Controverse autour de l'autobiographie de Sylvia Plath

Xavier S. Thomann - 21.01.2013

Edition - International - Sylvia Plath - Ted Hugues - Faber et Faber


Sylvia Plath est connue pour ses poèmes, mais aussi pour son roman semi-autobiographique La Cloche de détresse. Le Guardian nous apprend que ce dernier ne devait pas être publié sous son nom. L'auteur souhaitait que son nom apparaisse, mais seulement après la mort de sa mère, craignant de la blesser ainsi que d'autres membres de sa famille. 

 

Sylvia Plath's grave

Anosmia, CC BY 2.0

 

Pourtant, le livre n'est demeuré que trois ans sous le pseudonyme choisi initialement par Plath, à savoir Victoria Lucas. Le roman est paru sous ce nom en janvier 1963, une édition qui comportait la dédicace « Pour Elizabeth et David. » Cette dédicace est devenue un motif de discorde entre les deux personnes concernées et l'éditeur Faber and Faber. 

 

Concernant la publication du livre sous le nom de Plath, qui est intervenue après le suicide de celle-ci en 1963, c'est le mari et l'exécuteur testamentaire de Plath, Ted Hughes, qui semble être à l'origine de la décision. Ce qui peut étonner dans la mesure où la mère de Plath n'est morte qu'en 1994, or le pseudonyme est tombé dès 1966. 

 

Elizabeth Sigmund est partagée quant à cette décision : « Bien sûr, il y a deux façons de voir cette affaire. Parce que c'était un livre magnifique, on peut être content qu'il lui ait été attribué. Mais il faut aussi prendre en compte ses voeux. Si elle avait dit qu'elle ne voulait blesser personne en le publiant sous pseudonyme... Je pense que Ted et Olwyn auraient dû le mentionner. »

 

Car l'éditeur lui s'est toujours défendu d'avoir agi seul. Faber et Faber ont dit au Guardian qu'ils ne disposaient d'aucun document montrant que la maison d'édition avait des raisons de croire que le livre ne pouvait être publié sans le pseudonyme même après la mort de l'auteur.
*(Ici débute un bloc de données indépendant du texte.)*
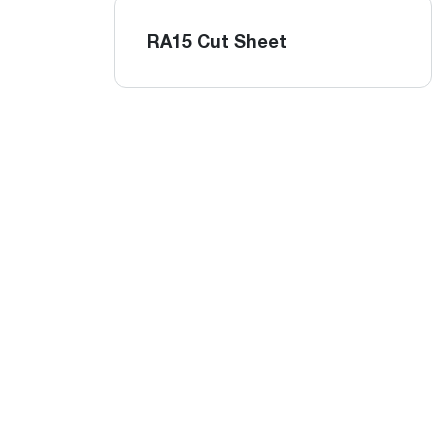
RA15 Cut Sheet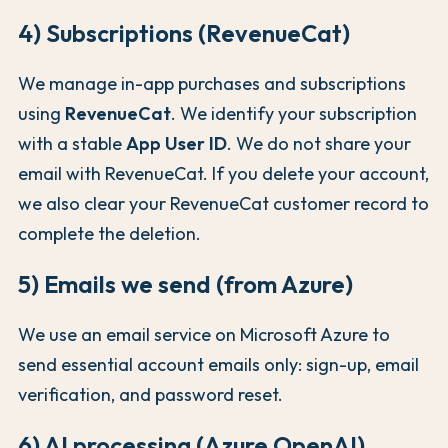
4) Subscriptions (RevenueCat)
We manage in-app purchases and subscriptions
using
RevenueCat
. We identify your subscription
with a stable
App User ID
. We do not share your
email with RevenueCat. If you delete your account,
we also clear your RevenueCat customer record to
complete the deletion.
5) Emails we send (from Azure)
We use an email service on Microsoft Azure to
send essential account emails only: sign-up, email
verification, and password reset.
6) AI processing (Azure OpenAI)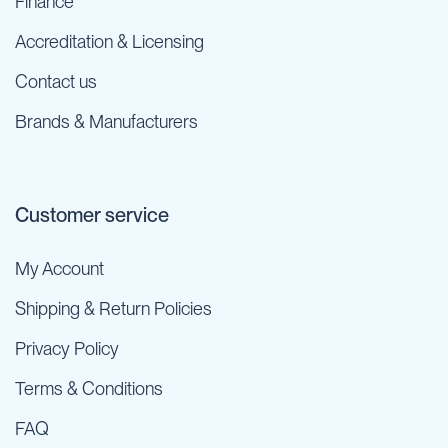
Finance
Accreditation & Licensing
Contact us
Brands & Manufacturers
Customer service
My Account
Shipping & Return Policies
Privacy Policy
Terms & Conditions
FAQ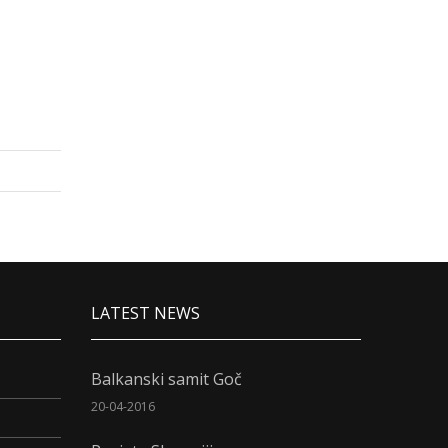
LATEST NEWS
Balkanski samit Goč
20-04-2016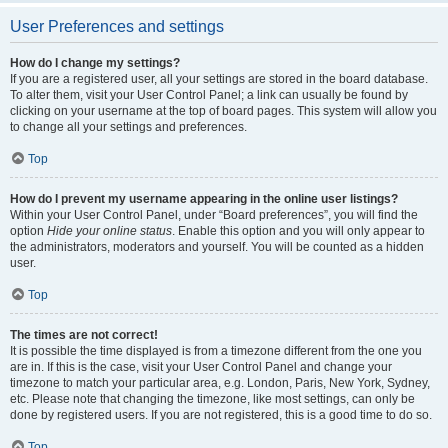
User Preferences and settings
How do I change my settings?
If you are a registered user, all your settings are stored in the board database.
To alter them, visit your User Control Panel; a link can usually be found by
clicking on your username at the top of board pages. This system will allow you
to change all your settings and preferences.
Top
How do I prevent my username appearing in the online user listings?
Within your User Control Panel, under “Board preferences”, you will find the
option
Hide your online status
. Enable this option and you will only appear to
the administrators, moderators and yourself. You will be counted as a hidden
user.
Top
The times are not correct!
It is possible the time displayed is from a timezone different from the one you
are in. If this is the case, visit your User Control Panel and change your
timezone to match your particular area, e.g. London, Paris, New York, Sydney,
etc. Please note that changing the timezone, like most settings, can only be
done by registered users. If you are not registered, this is a good time to do so.
Top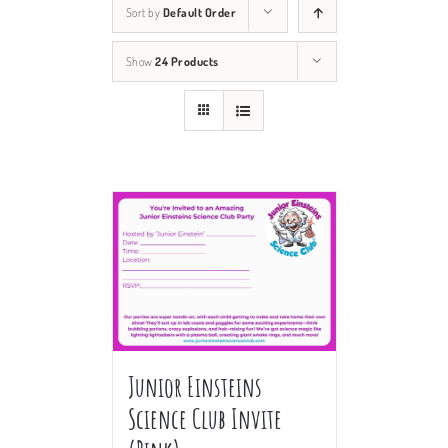
Sort by
Default Order
Show
24 Products
Junior Einsteins
Science Club Invite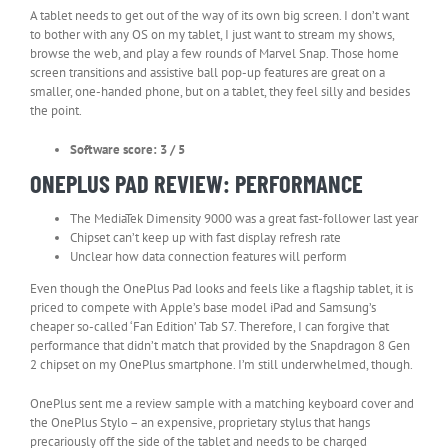
A tablet needs to get out of the way of its own big screen. I don’t want
to bother with any OS on my tablet, I just want to stream my shows,
browse the web, and play a few rounds of Marvel Snap. Those home
screen transitions and assistive ball pop-up features are great on a
smaller, one-handed phone, but on a tablet, they feel silly and besides
the point.
Software score: 3 / 5
ONEPLUS PAD REVIEW: PERFORMANCE
The MediaTek Dimensity 9000 was a great fast-follower last year
Chipset can’t keep up with fast display refresh rate
Unclear how data connection features will perform
Even though the OnePlus Pad looks and feels like a flagship tablet, it is
priced to compete with Apple’s base model iPad and Samsung’s
cheaper so-called ‘Fan Edition’ Tab S7. Therefore, I can forgive that
performance that didn’t match that provided by the Snapdragon 8 Gen
2 chipset on my OnePlus smartphone. I’m still underwhelmed, though.
OnePlus sent me a review sample with a matching keyboard cover and
the OnePlus Stylo – an expensive, proprietary stylus that hangs
precariously off the side of the tablet and needs to be charged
De même, l'éditeur avance que rien ne prouve que la dédicace aurait été retirée sciemment par l'éditeur. Celui-ci fait état d'un simple oubli. 

 

Cette histoire peut nous sembler bien dérisoire. Mais ce serait sans compter sur l'aura qui entoure Sylvia Plath en Angleterre et aux États-Unis. 50 après sa mort, elle n'en finit pas de fasciner.